SOURCE DATA:
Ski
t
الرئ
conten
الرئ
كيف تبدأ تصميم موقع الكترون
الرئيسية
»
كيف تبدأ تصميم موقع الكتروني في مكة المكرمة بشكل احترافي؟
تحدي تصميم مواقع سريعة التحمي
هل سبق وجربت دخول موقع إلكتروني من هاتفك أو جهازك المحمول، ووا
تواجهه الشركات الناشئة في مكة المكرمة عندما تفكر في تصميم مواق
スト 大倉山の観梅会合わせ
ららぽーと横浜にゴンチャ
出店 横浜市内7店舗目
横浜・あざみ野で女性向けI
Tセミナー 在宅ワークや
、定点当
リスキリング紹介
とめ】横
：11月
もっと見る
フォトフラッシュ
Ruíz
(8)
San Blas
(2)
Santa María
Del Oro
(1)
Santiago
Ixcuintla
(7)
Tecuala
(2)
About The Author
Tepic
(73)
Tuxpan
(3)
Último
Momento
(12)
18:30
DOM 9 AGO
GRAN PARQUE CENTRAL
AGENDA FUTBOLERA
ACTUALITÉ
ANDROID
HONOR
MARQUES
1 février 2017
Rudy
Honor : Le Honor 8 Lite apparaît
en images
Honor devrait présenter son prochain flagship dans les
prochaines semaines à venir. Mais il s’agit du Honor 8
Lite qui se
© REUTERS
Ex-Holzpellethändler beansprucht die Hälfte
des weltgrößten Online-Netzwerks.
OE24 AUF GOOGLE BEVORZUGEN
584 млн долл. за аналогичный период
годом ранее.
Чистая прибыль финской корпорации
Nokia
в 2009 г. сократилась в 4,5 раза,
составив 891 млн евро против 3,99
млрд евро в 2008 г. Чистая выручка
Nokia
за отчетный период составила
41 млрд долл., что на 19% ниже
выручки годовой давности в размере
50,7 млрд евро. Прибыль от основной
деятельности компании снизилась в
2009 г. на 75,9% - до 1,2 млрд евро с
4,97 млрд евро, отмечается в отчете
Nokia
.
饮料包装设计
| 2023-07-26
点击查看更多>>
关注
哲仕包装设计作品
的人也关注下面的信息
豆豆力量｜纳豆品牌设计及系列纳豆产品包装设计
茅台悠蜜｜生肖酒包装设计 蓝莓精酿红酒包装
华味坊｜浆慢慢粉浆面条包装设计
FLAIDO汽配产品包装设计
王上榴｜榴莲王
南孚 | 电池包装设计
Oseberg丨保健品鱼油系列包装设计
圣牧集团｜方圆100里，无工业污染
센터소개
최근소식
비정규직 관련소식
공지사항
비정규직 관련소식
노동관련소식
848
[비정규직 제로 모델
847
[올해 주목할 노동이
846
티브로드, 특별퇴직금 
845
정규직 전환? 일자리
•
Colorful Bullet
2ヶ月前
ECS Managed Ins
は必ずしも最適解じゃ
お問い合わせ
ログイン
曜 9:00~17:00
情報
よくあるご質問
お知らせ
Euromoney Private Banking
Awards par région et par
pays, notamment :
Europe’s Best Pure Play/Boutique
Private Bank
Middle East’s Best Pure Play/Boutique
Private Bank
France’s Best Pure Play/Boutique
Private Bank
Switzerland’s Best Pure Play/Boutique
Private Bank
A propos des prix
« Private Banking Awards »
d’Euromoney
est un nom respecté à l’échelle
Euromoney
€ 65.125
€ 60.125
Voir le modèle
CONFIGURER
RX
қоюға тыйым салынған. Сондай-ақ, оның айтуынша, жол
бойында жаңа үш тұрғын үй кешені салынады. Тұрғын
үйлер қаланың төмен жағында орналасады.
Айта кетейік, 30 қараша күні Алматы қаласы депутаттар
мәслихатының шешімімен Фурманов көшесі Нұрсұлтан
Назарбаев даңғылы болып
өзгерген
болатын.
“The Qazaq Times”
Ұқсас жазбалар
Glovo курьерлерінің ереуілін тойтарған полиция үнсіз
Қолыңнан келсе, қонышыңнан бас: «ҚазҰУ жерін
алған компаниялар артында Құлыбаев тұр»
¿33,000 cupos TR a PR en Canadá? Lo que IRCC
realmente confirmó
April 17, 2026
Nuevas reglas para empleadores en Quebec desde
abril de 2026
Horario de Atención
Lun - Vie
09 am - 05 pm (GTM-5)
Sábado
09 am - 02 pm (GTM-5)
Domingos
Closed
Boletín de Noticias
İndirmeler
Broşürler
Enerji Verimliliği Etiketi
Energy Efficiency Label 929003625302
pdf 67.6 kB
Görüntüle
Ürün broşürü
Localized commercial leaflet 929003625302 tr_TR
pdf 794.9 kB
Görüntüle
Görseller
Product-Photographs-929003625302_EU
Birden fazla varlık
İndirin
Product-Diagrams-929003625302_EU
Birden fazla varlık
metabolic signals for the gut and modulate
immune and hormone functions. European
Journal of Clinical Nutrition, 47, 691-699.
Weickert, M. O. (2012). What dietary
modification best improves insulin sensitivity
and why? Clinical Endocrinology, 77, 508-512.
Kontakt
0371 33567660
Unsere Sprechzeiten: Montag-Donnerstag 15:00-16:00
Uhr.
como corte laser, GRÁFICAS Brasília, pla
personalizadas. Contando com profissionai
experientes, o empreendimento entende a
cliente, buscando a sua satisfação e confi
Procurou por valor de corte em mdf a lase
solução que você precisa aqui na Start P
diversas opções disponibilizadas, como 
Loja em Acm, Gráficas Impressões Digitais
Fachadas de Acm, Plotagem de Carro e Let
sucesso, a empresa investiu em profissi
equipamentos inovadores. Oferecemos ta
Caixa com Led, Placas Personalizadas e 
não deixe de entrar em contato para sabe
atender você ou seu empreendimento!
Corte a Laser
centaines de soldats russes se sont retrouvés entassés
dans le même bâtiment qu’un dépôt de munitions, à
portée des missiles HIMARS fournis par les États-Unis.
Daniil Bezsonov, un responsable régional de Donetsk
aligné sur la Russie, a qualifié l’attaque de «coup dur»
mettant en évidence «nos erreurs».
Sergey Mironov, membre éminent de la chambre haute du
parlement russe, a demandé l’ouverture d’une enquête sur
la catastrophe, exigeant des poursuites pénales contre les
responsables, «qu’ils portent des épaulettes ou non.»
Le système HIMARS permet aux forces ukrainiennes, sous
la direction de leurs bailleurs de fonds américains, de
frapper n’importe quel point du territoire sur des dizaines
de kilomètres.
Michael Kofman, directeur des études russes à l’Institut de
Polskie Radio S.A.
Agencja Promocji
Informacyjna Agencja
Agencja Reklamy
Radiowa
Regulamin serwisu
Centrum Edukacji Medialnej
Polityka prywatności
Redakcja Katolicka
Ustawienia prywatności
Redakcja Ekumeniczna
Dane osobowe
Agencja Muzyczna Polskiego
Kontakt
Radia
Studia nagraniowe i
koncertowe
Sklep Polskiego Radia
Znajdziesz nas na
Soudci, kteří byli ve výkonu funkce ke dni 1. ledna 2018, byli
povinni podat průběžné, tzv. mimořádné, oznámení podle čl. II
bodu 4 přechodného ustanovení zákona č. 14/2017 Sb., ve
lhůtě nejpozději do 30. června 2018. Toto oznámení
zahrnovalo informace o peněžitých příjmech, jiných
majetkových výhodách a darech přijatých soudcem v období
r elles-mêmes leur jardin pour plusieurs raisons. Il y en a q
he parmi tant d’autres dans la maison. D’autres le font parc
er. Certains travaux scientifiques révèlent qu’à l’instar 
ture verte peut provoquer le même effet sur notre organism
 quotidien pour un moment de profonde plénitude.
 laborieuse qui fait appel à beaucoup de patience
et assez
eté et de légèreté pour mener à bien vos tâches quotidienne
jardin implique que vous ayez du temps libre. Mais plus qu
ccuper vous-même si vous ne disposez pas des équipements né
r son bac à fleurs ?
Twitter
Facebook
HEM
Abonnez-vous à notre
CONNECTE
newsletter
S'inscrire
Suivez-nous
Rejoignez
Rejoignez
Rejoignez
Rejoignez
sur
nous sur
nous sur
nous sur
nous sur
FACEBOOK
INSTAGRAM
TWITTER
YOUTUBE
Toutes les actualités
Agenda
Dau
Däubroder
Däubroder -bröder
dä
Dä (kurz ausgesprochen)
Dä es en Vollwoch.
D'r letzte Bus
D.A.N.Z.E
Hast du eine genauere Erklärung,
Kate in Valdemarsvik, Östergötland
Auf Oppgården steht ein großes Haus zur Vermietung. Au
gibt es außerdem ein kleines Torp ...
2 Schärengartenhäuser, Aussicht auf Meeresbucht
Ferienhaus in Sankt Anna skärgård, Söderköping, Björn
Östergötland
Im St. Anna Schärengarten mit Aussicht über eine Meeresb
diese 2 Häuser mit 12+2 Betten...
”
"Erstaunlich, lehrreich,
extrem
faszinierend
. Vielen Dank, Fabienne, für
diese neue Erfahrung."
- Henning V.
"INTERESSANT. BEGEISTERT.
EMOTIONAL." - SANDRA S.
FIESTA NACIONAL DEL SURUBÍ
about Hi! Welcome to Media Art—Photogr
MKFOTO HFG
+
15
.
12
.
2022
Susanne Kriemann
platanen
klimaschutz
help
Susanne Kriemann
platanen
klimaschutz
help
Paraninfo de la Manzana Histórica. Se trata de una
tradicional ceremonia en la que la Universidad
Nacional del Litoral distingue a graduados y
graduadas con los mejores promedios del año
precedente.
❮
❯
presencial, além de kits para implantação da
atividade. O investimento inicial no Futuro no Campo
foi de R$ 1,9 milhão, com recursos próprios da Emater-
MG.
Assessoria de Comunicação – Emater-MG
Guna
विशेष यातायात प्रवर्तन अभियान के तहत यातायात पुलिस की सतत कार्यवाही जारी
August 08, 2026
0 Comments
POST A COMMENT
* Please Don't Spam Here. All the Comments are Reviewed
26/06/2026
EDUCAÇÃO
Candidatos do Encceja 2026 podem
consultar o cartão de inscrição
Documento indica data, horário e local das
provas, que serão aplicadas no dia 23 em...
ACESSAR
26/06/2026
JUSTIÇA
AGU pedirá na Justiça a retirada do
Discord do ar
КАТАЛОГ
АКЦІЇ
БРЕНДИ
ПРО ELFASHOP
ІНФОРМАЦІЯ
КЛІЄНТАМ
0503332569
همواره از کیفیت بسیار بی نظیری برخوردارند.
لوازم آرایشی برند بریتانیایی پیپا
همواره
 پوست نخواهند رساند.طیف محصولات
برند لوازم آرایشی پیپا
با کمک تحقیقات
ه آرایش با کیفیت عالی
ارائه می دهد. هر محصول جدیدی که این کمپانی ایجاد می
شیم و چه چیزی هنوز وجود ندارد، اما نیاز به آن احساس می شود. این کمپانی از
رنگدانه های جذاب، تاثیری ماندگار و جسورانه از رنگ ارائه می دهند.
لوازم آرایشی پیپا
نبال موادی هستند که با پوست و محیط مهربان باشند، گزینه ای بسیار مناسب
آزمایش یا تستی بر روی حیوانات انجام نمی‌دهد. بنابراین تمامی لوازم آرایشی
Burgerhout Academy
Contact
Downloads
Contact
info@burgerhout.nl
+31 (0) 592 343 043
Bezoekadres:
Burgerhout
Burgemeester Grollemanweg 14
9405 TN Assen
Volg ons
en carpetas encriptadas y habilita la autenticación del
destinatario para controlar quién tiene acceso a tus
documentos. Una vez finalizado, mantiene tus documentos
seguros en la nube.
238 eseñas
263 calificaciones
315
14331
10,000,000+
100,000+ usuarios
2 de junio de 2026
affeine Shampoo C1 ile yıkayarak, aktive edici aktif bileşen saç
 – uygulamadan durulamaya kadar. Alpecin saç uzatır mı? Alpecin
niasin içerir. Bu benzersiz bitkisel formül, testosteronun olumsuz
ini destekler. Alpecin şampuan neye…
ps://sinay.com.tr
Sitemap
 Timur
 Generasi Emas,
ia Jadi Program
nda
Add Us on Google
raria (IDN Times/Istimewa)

WHAT THE EXERCISE ASKS:
Above this task is a listing. Restate, word for word and with nothing added, the lines from the one with "Informacyjna Agencja" through the one with "povinni podat průběžné, tzv.".

TASK ANSWER:
Informacyjna Agencja
Agencja Reklamy
Radiowa
Regulamin serwisu
Centrum Edukacji Medialnej
Polityka prywatności
Redakcja Katolicka
Ustawienia prywatności
Redakcja Ekumeniczna
Dane osobowe
Agencja Muzyczna Polskiego
Kontakt
Radia
Studia nagraniowe i
koncertowe
Sklep Polskiego Radia
Znajdziesz nas na
Soudci, kteří byli ve výkonu funkce ke dni 1. ledna 2018, byli
povinni podat průběžné, tzv. mimořádné, oznámení podle čl. II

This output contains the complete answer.